I was working out with God what had to be cut loose in order for the healing
process to begin. I wanted to forgive. I wanted to rid myself of all the pain I
felt inside. I got closer to God because my life depended on it. It wasn’t easy
letting go and letting God’s love cover me like a blanket of hope. It wasn’t
easy forgiving. When I made the choice to lift up my problems to the only One
who can heal all, my salvation began. It was still very difficult for me. I can
vividly remember one night crying in the shower. My husband heard my sorrow,
got in and just held me. We didn’t speak one single word for a long time, he
just held on to me until I cried out my very last tear. At the beginning, my
tears were for how broken I felt inside and then they became tears of joy-joy
for the love God had just displayed for me through my husband. That day my
husband proved to me that he loves me beyond my looks, he loves me beyond the
moments when I’m funny and kind and deserving of love. He loves me whole-heartedly.

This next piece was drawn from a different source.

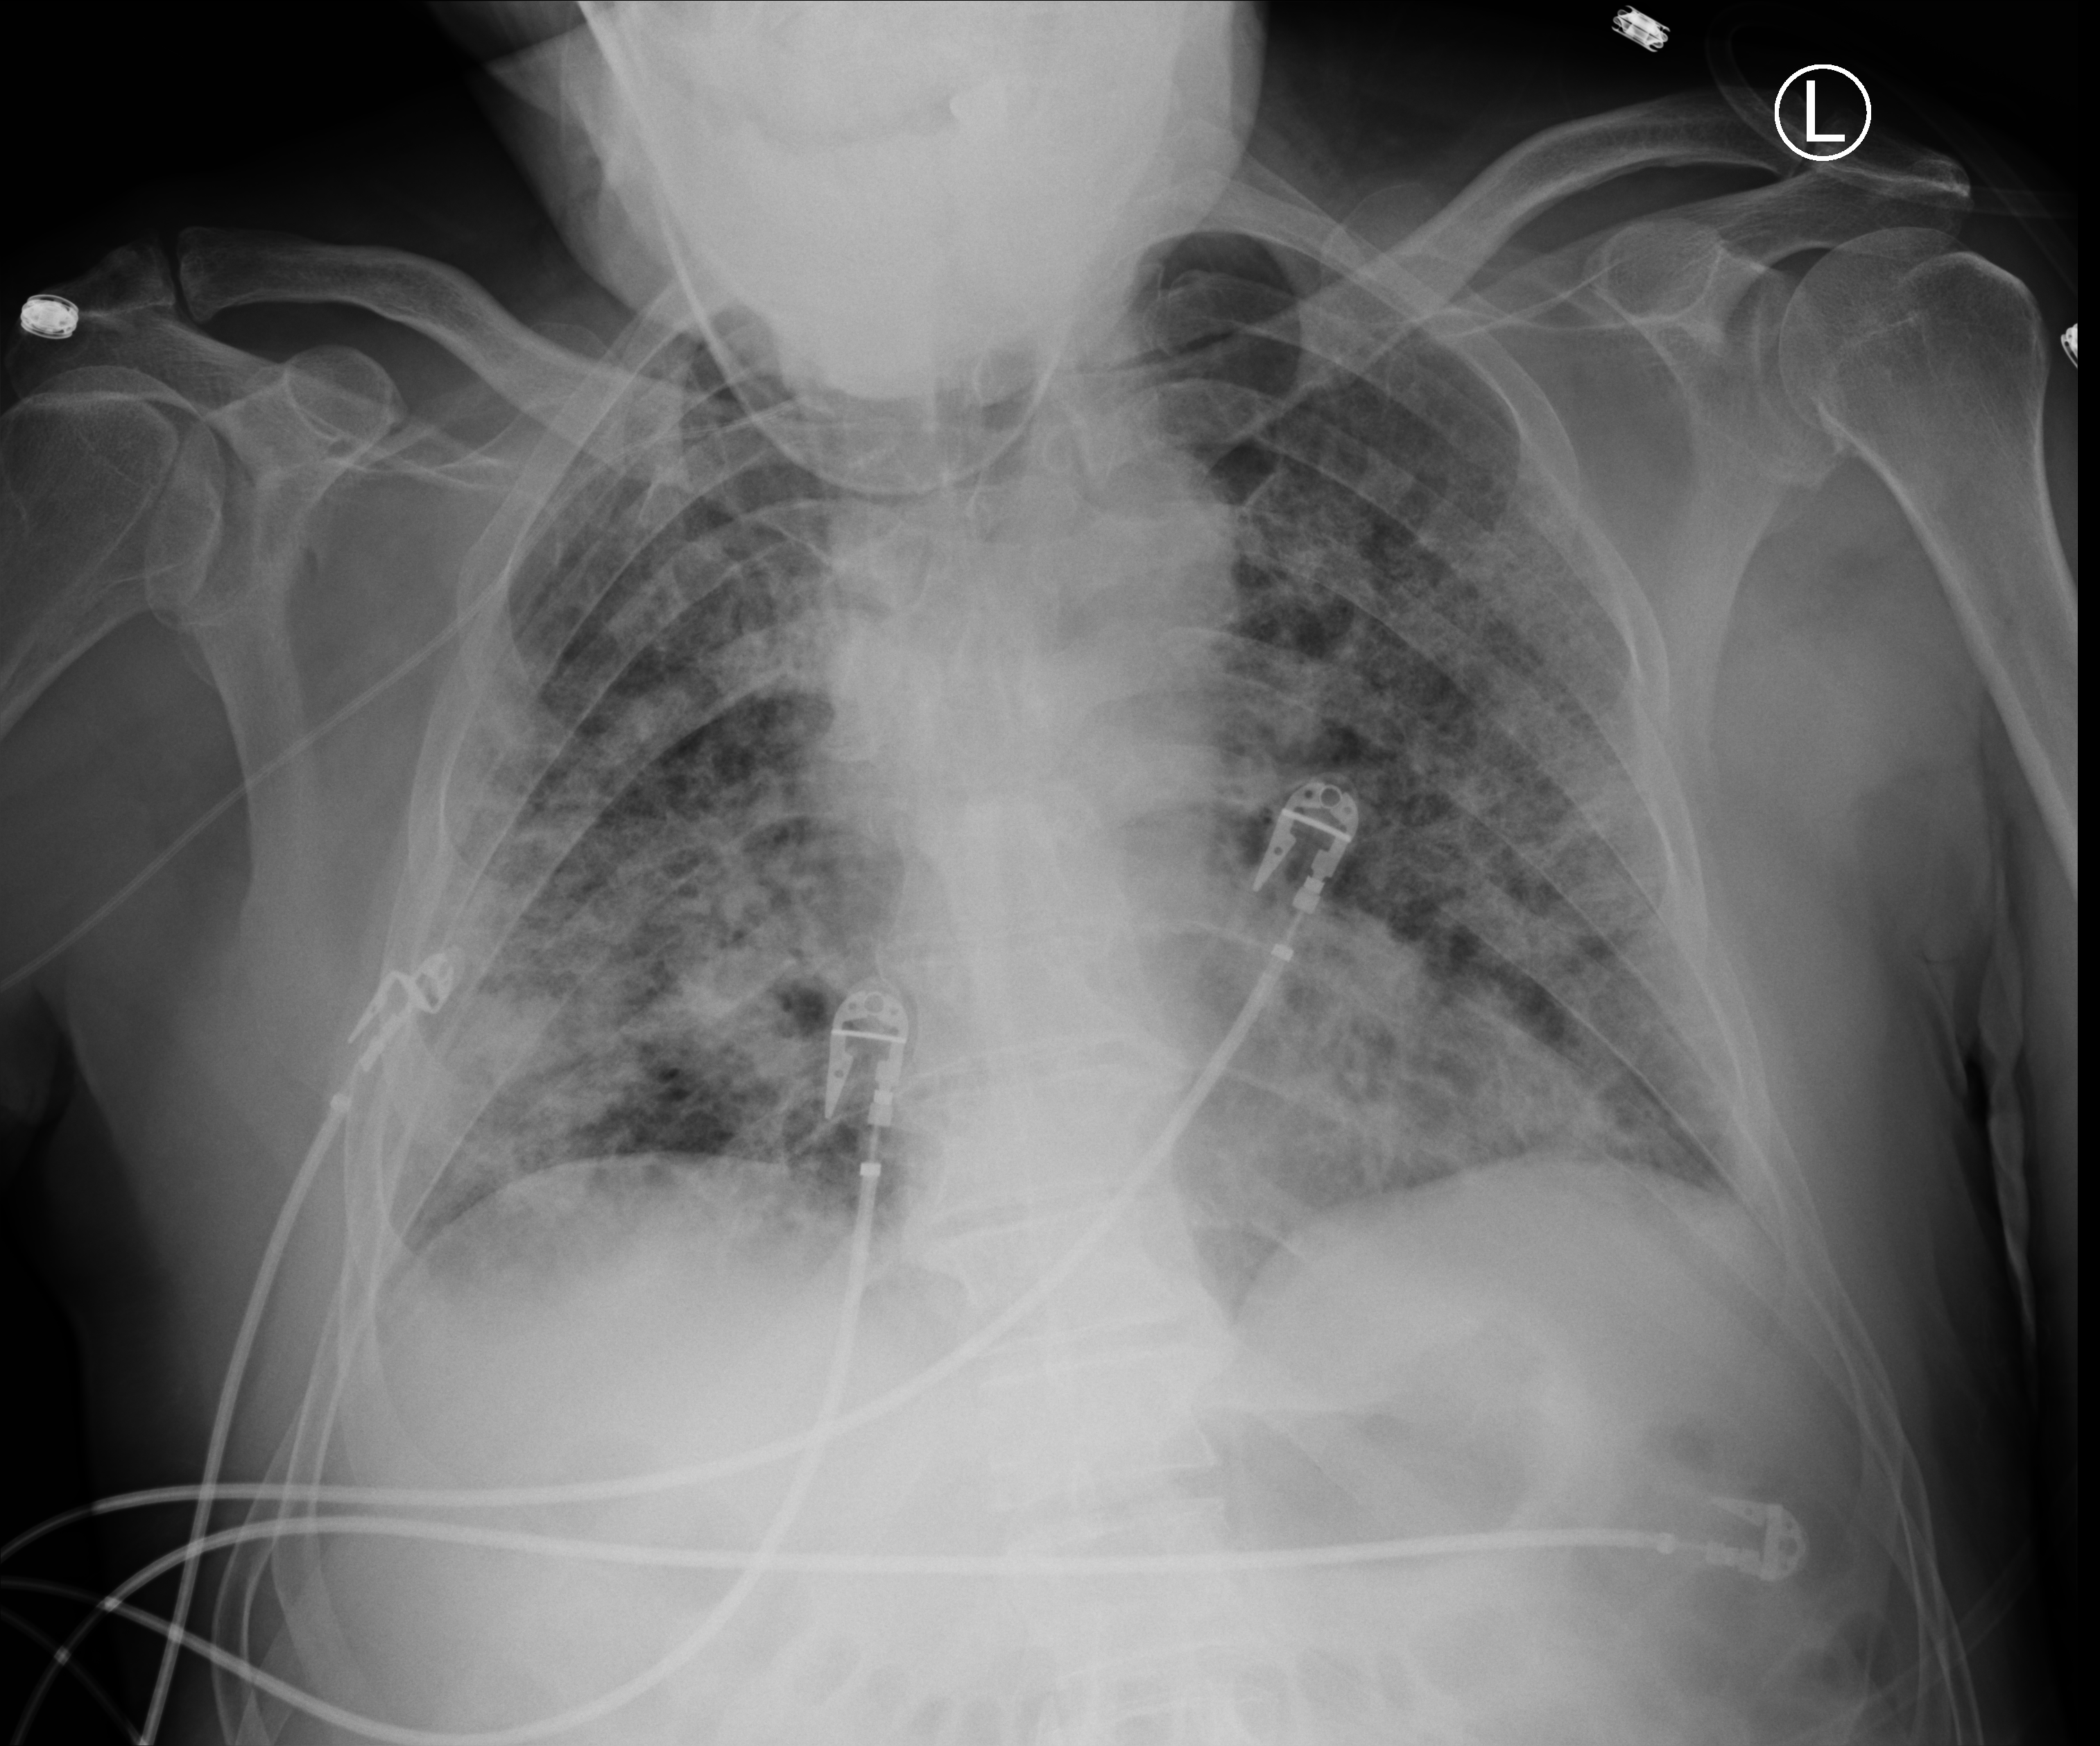
Chest X-ray (portable), anteroposterior (AP) projection. Male patient hospitalised with COVID-19, age 60–74 years.
Admission-level facts for this patient (not findings on this image; timing relative to this image not recorded): admitted to intensive care during this hospital stay: yes; smoking status (admission record): never.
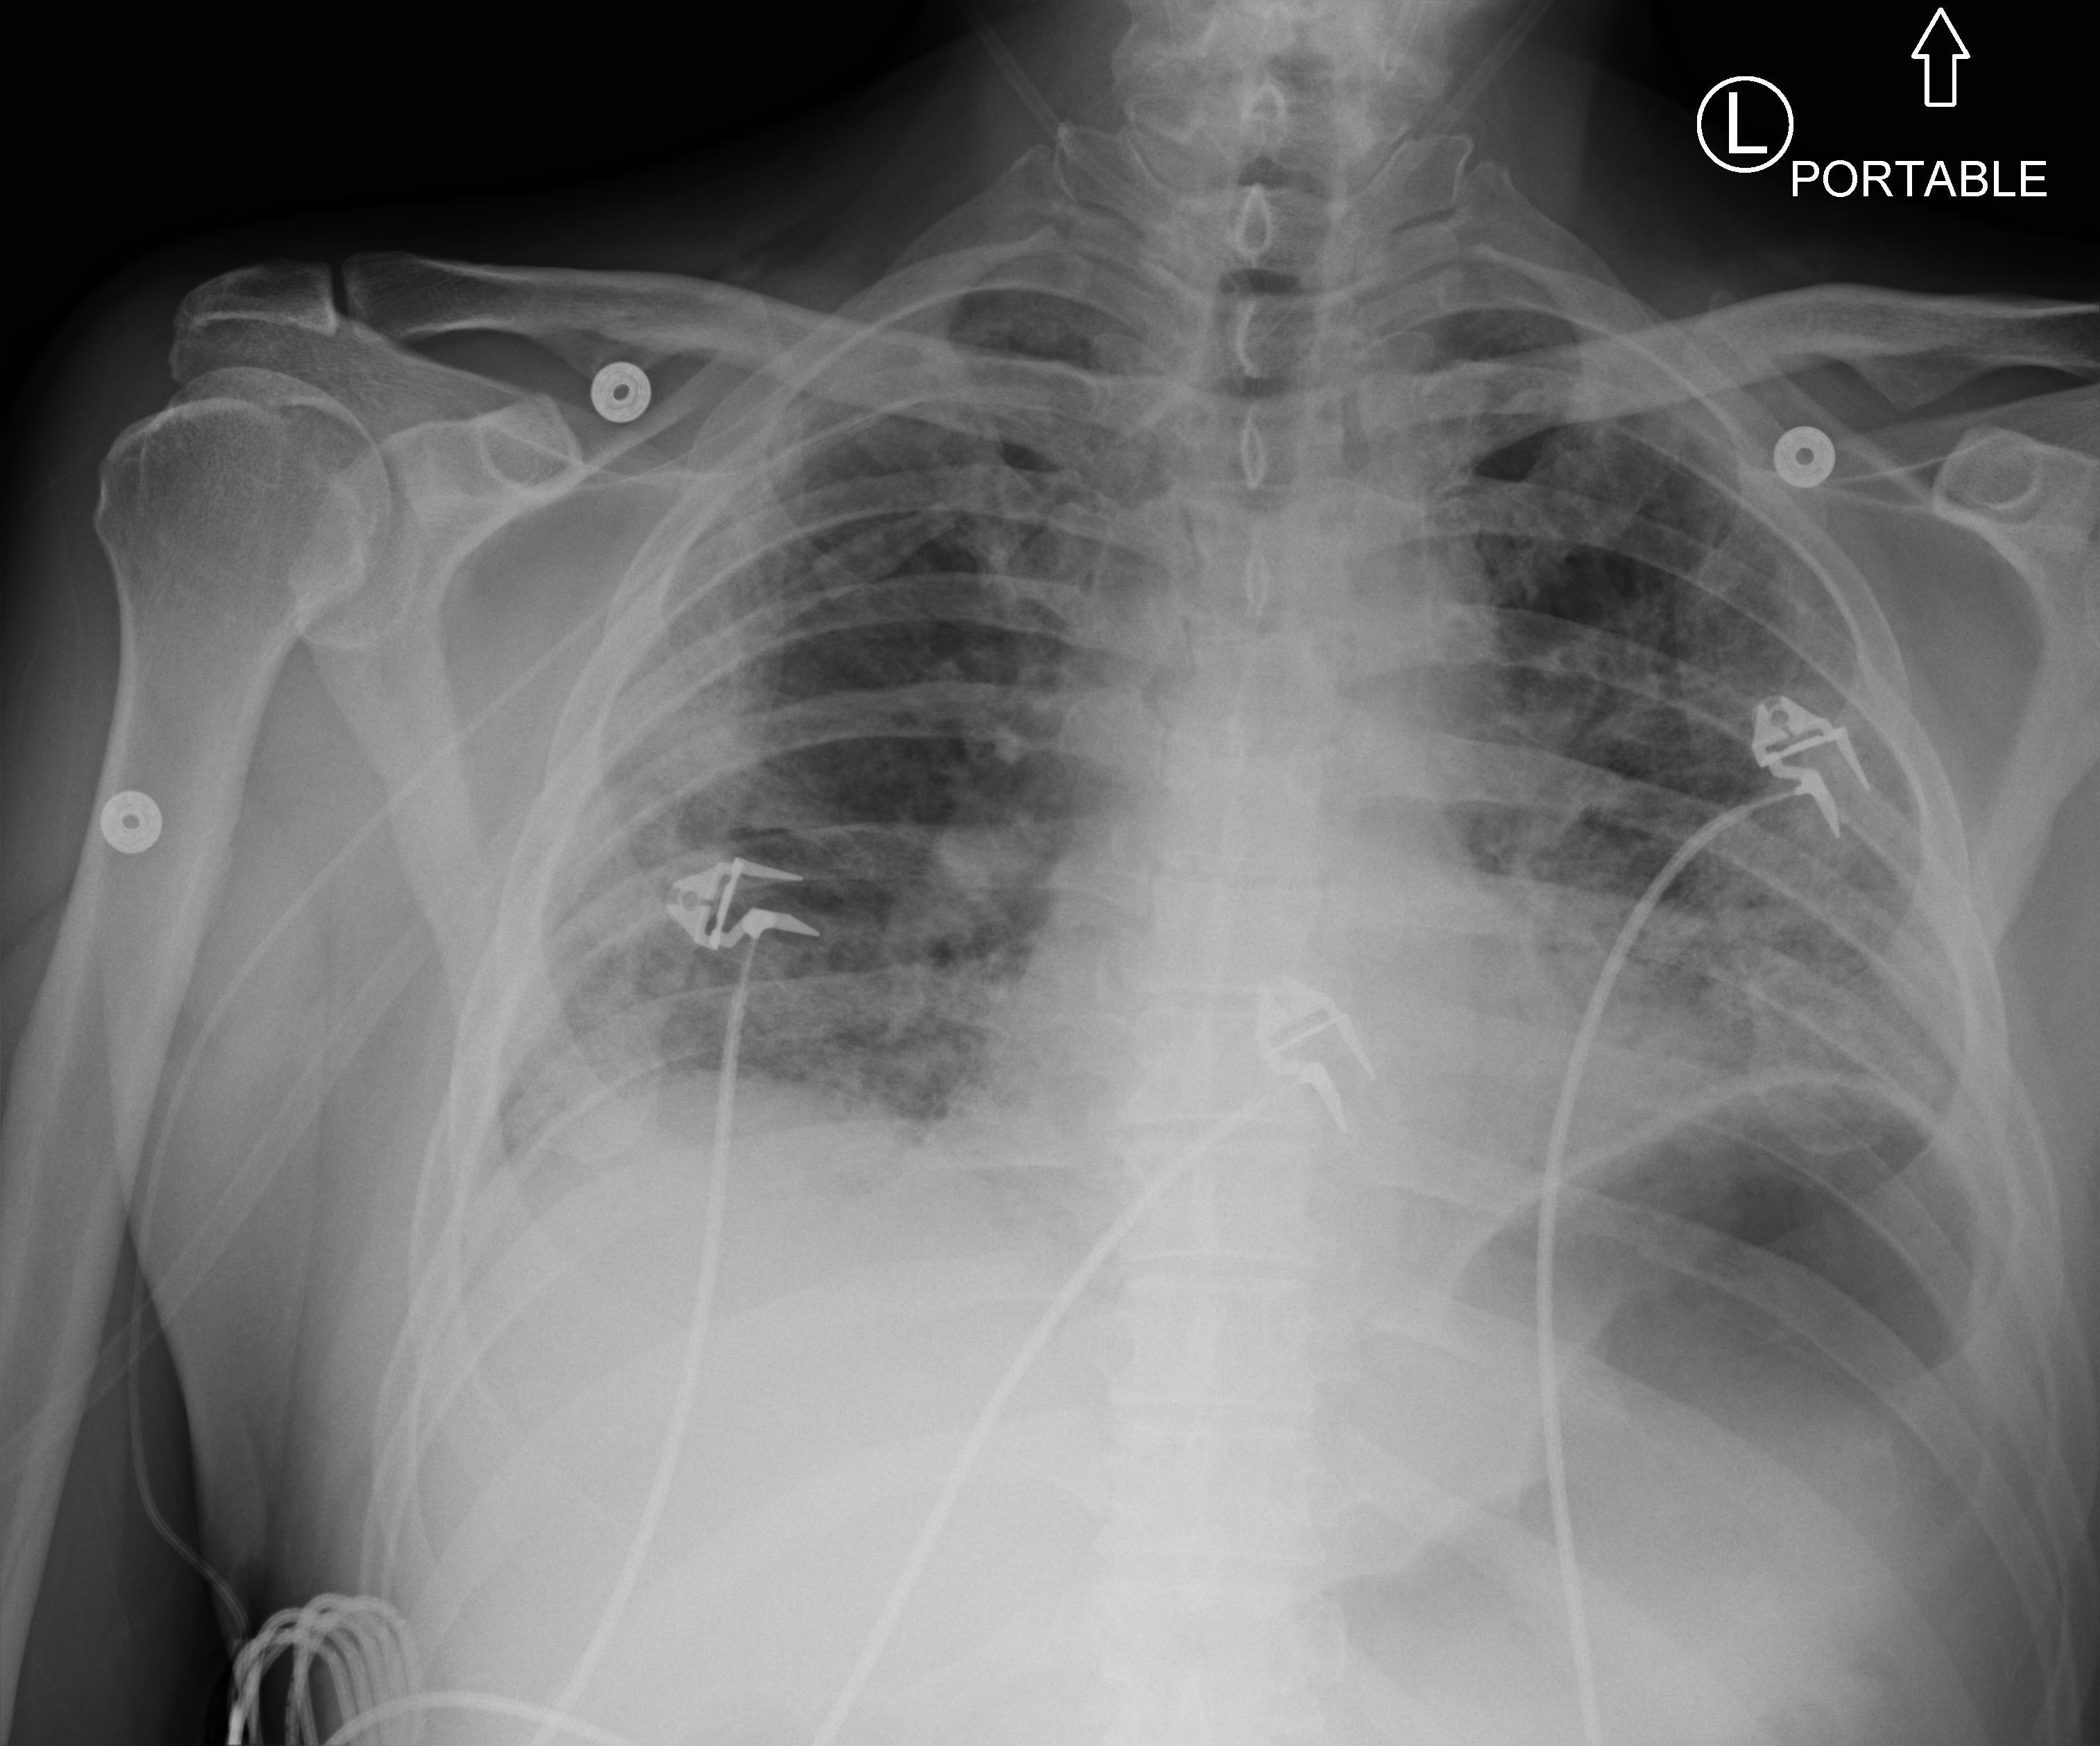
Bedside chest radiograph (computed radiography). Patient hospitalised with COVID-19; male, aged 60–74 years.
From the hospital-stay record, not from the radiograph (when in the stay this image was taken is not recorded): mechanically ventilated during this hospital stay: yes; length of hospital stay: 26 days; chronic kidney disease (admission record): no.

Let’s jump ahead three years. It’s a
hot August midnight; many contractions have been had. Too many if you ask me. I
have been in labor for over thirteen hours and still no sign of this baby!
Where is she!? I was hungry, tired, and
plain bored. I thought this show was going to be on the road much faster than
it all went down. I was mad at my husband because he had just gotten to eat the
most amazing smelling tri-tip barbecue sandwich, and the sweet smell of the
barbecue sauce impregnated the room. Did I wish he would have fasted with me
through this terrible two day ordeal? YES. Did he? NO. Anyway, I’m not bitter
at him anymore, but not any-less
either... After being in pain,
exhausted, feeling cheated with food, and bored to death, three o’clock came
around. Guess who was ready to make her appearance? Who would have guessed that
an hour of pushing a watermelon out of your what-do-you-know would feel like an
eternity! At 4:17AM, my little 8 pound,
21 inch slimy nugget got put on my chest. In that brief moment my heart grew
about fifty times over. After having what seemed like hundreds of people in our
room we were all of the sudden alone with our baby girl. It felt so bizarre,
Mark 10:8 was apparent, “And the two shall become one”, and that we did! Whoa,
I was in utter bliss and disbelief. I never, ever, in a bazillion years could have
ever been prepared for the love I felt for my daughter. Even now after a year of being a mommy I have
a hard time containing all the love I have for her in my heart. I know that the
way I love her is just a little preview of what God’s love is for me! Dang!
I’ve been feeling love from my family
ever since my mother’s first sign of morning sickness. This incredible love fest has continued throughout
my life. I have been so blessed to feel so much love from so many people! However,
I will say that the one love that has made me fully understand what it really means to love is God’s love for ME.
It is really easy for me to love people, when they are behaving in a way that I
perceive as deserving of my love.
It’s so easy for me to act loving to my husband when he brings me flowers and
he rubs my feet. It’s amazing telling my little baby girl I love her when she
smiles at me and hugs me. It is not so easy when they are being rude and mean,
but that is what it means to really love, when it’s not conditional upon
people’s behavior. God loves me even in the moments when I feel unlovable. He
loves me in the moments when I least deserve it. He loves me in the moments
when I feel completely broken and shattered. That kind of love is what I am
striving for. I have felt love, I have experienced love, but I never fully
understood it until I understood how profoundly God loves me.